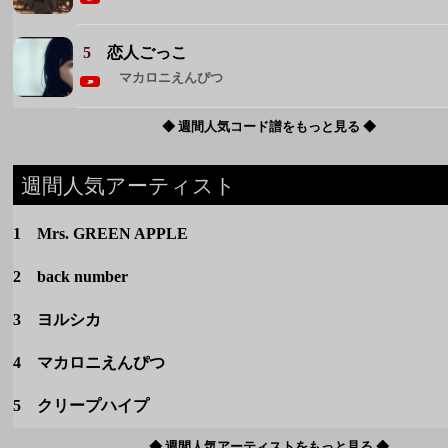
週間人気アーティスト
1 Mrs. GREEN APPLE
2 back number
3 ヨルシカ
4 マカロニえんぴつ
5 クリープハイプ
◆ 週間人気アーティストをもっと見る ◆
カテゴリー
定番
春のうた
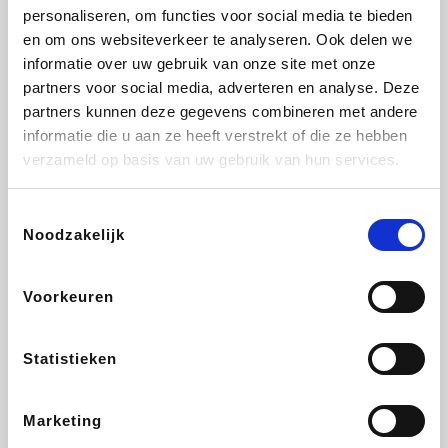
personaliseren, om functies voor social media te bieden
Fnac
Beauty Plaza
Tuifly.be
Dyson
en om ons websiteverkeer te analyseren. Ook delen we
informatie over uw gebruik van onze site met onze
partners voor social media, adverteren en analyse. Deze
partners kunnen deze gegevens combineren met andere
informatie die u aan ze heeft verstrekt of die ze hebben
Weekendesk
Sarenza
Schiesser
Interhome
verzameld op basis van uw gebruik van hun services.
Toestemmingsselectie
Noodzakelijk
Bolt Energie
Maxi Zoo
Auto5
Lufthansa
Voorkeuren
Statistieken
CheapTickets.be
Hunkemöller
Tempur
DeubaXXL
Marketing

────────────────────

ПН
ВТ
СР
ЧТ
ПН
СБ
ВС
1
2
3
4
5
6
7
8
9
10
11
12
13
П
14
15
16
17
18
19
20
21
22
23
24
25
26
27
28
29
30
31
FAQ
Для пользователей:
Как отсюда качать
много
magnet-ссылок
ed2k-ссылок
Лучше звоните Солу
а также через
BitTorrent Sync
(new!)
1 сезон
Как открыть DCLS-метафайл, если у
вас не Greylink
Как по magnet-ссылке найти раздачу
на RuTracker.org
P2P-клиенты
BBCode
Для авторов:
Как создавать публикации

────────────────────

Assignment: Note every line of the records that holds the word "magnet", and copy it.

Written response:
magnet-ссылок
Как по magnet-ссылке найти раздачу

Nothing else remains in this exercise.